◆ **DATA SUPPLIED**
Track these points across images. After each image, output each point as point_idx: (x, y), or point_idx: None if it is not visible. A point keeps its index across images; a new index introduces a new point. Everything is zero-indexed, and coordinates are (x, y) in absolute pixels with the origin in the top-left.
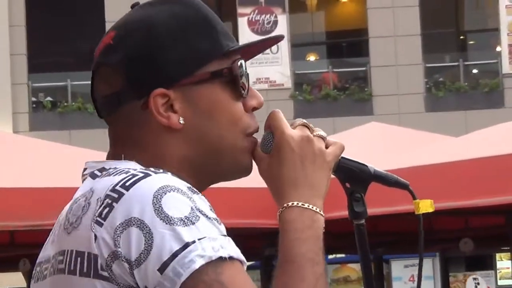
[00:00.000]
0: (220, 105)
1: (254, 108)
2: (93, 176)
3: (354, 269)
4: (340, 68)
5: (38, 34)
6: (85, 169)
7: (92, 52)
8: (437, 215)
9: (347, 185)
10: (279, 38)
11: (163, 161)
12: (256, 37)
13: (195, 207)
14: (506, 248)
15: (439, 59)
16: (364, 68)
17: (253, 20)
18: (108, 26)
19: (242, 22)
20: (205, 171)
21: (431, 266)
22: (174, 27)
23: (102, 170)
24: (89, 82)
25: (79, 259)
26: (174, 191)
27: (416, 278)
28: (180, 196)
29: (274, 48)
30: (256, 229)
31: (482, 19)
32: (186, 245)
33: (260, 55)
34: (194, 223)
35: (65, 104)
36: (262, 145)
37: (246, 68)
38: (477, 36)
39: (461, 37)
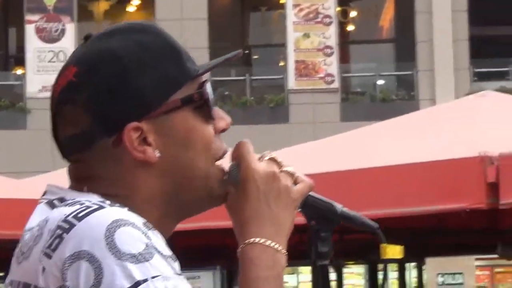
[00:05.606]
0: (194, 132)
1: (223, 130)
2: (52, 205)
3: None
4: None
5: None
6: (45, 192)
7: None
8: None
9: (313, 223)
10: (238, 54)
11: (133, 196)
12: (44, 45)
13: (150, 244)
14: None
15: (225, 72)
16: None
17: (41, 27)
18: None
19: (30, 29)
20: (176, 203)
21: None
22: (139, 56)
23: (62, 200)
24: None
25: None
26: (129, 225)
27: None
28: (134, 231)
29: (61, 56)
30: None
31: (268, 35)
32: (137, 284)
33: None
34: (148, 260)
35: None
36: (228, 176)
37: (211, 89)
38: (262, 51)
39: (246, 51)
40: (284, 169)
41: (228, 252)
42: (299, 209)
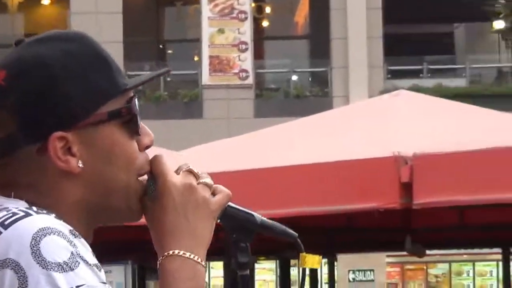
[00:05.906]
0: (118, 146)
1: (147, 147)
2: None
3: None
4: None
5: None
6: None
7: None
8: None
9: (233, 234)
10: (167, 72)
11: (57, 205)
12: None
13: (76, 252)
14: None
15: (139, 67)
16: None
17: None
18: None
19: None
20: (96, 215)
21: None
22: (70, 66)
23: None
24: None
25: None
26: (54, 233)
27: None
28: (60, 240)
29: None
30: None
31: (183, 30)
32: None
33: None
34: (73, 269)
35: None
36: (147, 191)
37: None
---
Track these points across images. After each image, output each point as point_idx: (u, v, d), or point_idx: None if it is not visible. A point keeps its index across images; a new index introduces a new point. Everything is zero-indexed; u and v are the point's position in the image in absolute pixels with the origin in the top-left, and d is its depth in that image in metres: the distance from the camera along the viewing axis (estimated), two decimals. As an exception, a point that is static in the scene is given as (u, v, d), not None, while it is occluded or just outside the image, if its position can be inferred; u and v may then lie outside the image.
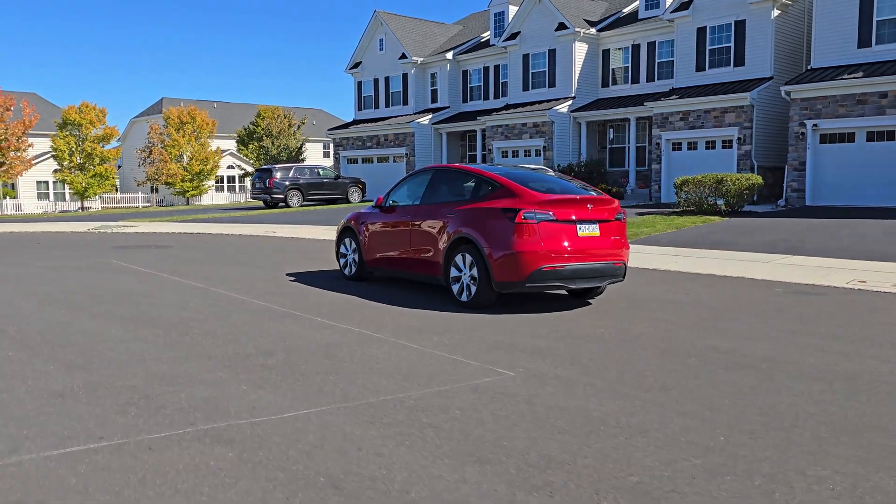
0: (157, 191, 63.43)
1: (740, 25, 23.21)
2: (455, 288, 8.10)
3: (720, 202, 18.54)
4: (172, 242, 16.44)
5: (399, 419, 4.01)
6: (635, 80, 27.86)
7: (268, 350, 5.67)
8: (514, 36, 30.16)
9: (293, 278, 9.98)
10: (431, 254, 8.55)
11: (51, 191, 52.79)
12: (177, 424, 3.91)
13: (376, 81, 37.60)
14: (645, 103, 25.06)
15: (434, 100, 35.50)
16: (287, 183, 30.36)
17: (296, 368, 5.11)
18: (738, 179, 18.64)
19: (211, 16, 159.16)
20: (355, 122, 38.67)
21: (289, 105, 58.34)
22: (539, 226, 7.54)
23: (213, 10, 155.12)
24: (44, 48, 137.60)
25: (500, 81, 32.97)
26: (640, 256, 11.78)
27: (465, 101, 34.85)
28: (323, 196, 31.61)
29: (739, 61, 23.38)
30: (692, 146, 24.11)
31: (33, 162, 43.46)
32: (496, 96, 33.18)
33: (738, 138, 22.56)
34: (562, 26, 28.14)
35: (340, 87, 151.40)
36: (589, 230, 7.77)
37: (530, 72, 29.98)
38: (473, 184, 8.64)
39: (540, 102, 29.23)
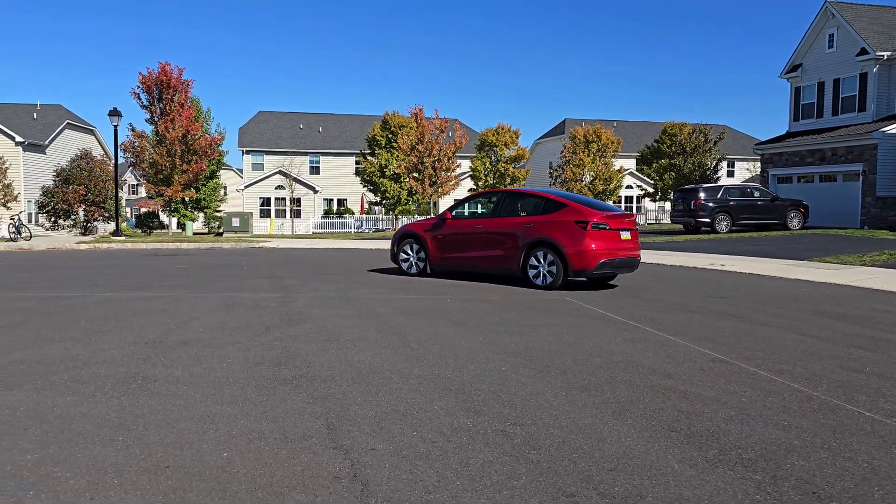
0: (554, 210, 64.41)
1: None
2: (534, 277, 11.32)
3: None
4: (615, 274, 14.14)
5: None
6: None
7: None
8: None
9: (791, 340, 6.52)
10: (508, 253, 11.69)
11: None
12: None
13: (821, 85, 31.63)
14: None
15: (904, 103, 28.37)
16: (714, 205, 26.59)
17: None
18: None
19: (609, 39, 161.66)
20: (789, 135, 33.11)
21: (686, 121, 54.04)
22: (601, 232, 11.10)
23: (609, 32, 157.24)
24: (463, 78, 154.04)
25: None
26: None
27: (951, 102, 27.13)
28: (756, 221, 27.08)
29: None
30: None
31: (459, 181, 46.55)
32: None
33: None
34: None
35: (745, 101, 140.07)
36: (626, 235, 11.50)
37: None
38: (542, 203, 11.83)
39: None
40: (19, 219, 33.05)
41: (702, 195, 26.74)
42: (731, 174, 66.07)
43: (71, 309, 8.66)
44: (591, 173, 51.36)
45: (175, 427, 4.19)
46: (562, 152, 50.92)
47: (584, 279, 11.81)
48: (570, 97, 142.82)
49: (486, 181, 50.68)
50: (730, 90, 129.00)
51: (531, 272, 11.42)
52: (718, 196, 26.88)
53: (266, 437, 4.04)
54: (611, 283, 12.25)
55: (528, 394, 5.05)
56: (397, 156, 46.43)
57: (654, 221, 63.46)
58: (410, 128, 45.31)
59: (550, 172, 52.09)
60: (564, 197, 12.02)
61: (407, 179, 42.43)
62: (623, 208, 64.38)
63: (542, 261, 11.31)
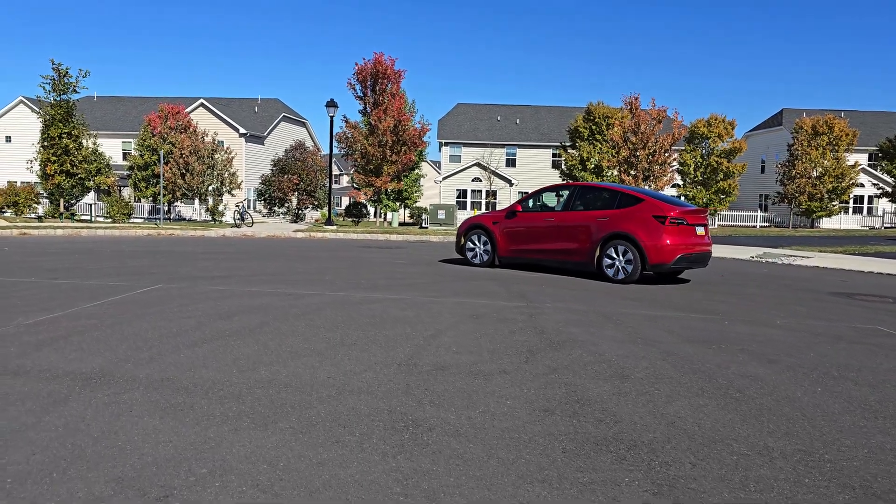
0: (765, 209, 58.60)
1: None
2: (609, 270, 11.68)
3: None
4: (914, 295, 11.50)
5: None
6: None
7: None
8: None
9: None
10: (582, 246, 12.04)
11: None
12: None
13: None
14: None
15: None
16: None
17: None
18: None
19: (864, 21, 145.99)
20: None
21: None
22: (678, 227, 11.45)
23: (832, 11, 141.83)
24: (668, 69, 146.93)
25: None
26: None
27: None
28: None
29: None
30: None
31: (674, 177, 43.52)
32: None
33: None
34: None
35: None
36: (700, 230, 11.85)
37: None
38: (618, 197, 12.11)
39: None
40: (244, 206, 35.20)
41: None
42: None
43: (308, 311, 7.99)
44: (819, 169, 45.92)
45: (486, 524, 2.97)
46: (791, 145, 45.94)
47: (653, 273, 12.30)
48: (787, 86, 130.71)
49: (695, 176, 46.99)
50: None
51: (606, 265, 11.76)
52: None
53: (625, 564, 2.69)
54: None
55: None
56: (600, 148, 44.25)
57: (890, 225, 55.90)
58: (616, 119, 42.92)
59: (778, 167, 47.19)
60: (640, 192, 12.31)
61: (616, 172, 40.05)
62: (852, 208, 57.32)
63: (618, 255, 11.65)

◆ **REQUIREMENT**
Lines wanted from the entries above: the one with "22: (539, 226, 7.54)", the one with "54: (611, 283, 12.25)", and all lines between. Please copy them exactly, without the pictures and without anything else.

◆ **SOLUTION TO THE EXERCISE**
22: (539, 226, 7.54)
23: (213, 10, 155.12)
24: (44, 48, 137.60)
25: (500, 81, 32.97)
26: (640, 256, 11.78)
27: (465, 101, 34.85)
28: (323, 196, 31.61)
29: (739, 61, 23.38)
30: (692, 146, 24.11)
31: (33, 162, 43.46)
32: (496, 96, 33.18)
33: (738, 138, 22.56)
34: (562, 26, 28.14)
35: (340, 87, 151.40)
36: (589, 230, 7.77)
37: (530, 72, 29.98)
38: (473, 184, 8.64)
39: (540, 102, 29.23)
0: (554, 210, 64.41)
1: None
2: (534, 277, 11.32)
3: None
4: (615, 274, 14.14)
5: None
6: None
7: None
8: None
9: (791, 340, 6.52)
10: (508, 253, 11.69)
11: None
12: None
13: (821, 85, 31.63)
14: None
15: (904, 103, 28.37)
16: (714, 205, 26.59)
17: None
18: None
19: (609, 39, 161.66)
20: (789, 135, 33.11)
21: (686, 121, 54.04)
22: (601, 232, 11.10)
23: (609, 32, 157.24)
24: (463, 78, 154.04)
25: None
26: None
27: (951, 102, 27.13)
28: (756, 221, 27.08)
29: None
30: None
31: (459, 181, 46.55)
32: None
33: None
34: None
35: (745, 101, 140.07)
36: (626, 235, 11.50)
37: None
38: (542, 203, 11.83)
39: None
40: (19, 219, 33.05)
41: (702, 195, 26.74)
42: (731, 174, 66.07)
43: (71, 309, 8.66)
44: (591, 173, 51.36)
45: (175, 427, 4.19)
46: (562, 152, 50.92)
47: (584, 279, 11.81)
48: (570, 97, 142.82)
49: (486, 181, 50.68)
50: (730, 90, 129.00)
51: (531, 272, 11.42)
52: (718, 196, 26.88)
53: (266, 437, 4.04)
54: (611, 283, 12.25)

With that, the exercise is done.